With participants and value flows identified, teams design the journeys through which individuals or organizations participate in the ecosystem. These journeys describe how actors enter the system, how they progress toward the desired outcome, and how participation is sustained over time.

Rather than focusing on user experience alone, journeys are treated as mechanisms of coordination. They reveal what actions are required, what evidence of progress matters, and where friction or dropout is likely to occur.

4. Incentives, Coordination, and Governance

The next lens focuses on incentives and coordination mechanisms. Teams examine how different actors are motivated to participate, cooperate, or invest in the ecosystem, and how these motivations align or conflict.

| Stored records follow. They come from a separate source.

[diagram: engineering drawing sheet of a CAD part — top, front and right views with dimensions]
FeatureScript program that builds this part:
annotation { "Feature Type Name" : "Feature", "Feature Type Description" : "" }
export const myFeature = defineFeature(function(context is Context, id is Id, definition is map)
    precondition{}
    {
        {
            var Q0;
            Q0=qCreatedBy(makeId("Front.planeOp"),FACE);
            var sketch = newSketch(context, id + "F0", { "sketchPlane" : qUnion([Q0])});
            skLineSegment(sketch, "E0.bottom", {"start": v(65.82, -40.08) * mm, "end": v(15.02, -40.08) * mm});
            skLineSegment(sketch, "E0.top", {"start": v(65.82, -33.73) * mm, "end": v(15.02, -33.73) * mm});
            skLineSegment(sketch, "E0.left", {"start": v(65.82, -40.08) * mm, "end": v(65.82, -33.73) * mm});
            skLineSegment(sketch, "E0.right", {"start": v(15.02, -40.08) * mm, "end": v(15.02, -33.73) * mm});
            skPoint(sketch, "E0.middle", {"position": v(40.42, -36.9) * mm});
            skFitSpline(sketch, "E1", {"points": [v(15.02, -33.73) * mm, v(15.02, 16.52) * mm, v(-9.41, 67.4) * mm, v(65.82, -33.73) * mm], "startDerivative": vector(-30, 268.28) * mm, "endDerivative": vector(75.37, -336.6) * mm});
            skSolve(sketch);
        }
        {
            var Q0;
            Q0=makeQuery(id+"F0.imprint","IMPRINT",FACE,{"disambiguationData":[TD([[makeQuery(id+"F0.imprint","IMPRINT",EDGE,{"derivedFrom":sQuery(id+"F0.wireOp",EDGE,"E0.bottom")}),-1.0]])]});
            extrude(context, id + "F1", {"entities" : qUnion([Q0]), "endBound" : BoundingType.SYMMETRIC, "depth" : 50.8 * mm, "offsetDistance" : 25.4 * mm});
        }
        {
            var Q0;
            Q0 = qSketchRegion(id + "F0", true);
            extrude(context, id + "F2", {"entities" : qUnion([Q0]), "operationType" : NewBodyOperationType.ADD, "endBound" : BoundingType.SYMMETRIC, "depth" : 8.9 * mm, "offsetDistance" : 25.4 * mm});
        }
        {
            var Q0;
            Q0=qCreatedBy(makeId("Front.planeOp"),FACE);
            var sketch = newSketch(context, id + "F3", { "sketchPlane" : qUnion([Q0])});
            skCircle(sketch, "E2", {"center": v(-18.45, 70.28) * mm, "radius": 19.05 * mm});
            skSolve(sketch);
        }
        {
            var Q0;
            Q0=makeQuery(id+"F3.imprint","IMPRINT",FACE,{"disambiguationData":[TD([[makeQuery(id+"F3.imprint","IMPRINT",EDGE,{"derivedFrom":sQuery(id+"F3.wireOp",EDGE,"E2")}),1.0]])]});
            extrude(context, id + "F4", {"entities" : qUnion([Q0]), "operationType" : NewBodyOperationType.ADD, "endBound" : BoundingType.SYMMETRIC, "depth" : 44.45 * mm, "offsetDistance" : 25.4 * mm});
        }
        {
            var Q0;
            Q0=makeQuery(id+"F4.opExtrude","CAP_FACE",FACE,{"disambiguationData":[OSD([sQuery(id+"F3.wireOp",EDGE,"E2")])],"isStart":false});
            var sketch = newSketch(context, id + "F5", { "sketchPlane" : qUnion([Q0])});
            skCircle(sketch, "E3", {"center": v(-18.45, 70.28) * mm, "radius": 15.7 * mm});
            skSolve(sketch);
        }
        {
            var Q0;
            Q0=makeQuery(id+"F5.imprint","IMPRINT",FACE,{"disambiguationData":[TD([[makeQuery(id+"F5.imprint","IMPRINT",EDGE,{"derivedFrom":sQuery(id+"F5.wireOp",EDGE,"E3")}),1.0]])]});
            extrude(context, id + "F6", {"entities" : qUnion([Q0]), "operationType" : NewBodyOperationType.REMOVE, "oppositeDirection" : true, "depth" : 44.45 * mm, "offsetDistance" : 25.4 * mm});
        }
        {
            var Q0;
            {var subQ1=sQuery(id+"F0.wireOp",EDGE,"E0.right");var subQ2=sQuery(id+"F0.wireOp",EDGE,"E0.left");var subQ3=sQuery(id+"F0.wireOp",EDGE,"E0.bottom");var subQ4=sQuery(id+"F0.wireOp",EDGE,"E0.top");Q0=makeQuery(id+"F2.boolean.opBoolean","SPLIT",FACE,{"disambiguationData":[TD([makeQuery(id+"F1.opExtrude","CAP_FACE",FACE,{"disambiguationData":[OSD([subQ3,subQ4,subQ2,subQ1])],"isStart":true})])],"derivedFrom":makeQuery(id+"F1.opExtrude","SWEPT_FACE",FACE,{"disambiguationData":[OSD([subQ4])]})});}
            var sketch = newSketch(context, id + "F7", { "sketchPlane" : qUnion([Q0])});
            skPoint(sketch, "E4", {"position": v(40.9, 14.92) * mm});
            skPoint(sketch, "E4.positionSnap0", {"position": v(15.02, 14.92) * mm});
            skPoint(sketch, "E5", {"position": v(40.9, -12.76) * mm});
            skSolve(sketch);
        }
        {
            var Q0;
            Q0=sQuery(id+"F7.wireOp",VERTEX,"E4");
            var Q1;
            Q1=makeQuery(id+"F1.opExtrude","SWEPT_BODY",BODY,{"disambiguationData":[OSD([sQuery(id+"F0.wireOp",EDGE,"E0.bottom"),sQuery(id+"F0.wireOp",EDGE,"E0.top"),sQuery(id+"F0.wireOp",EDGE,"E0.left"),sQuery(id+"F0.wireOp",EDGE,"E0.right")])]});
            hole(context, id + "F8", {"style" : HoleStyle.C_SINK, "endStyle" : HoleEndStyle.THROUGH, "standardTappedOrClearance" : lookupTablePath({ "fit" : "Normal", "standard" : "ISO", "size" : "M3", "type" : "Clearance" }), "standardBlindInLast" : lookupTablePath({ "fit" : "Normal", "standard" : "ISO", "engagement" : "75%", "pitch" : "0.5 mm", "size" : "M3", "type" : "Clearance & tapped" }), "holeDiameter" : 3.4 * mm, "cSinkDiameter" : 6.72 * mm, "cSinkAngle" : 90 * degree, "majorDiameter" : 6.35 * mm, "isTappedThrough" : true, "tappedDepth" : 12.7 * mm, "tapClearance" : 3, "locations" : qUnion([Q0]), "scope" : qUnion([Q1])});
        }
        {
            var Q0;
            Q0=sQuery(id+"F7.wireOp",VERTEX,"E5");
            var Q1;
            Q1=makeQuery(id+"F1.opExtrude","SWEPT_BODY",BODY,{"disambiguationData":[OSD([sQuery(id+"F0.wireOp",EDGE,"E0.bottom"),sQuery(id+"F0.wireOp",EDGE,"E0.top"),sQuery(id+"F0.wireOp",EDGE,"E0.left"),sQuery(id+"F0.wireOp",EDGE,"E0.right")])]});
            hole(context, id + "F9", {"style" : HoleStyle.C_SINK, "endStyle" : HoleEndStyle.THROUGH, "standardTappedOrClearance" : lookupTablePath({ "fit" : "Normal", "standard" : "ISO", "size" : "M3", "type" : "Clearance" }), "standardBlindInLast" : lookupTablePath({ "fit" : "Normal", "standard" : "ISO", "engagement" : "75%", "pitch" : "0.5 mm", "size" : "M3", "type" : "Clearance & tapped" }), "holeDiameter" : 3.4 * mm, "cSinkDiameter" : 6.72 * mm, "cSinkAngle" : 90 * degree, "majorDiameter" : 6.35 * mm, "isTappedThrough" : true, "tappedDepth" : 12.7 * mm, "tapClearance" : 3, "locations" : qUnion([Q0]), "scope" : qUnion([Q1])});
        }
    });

This includes exploring financial and non-financial incentives, rewards, reputational benefits, access rights, or risk reduction. Governance is considered as an enabling structure rather than a compliance layer: what rules, norms, or institutional arrangements are required for the ecosystem to function and scale?

5. Data, Evidence, and Trust

Participants then examine what data and evidence are required for the ecosystem to work. This includes identifying what signals demonstrate progress toward outcomes, who generates or holds relevant data, and how trust is established between actors.

Rather than treating data as a technical layer, teams consider data as an economic coordination mechanism. They explore how visibility, verification, and shared evidence reduce transaction costs, enable participation, and support incentive alignment—particularly for actors who are currently invisible.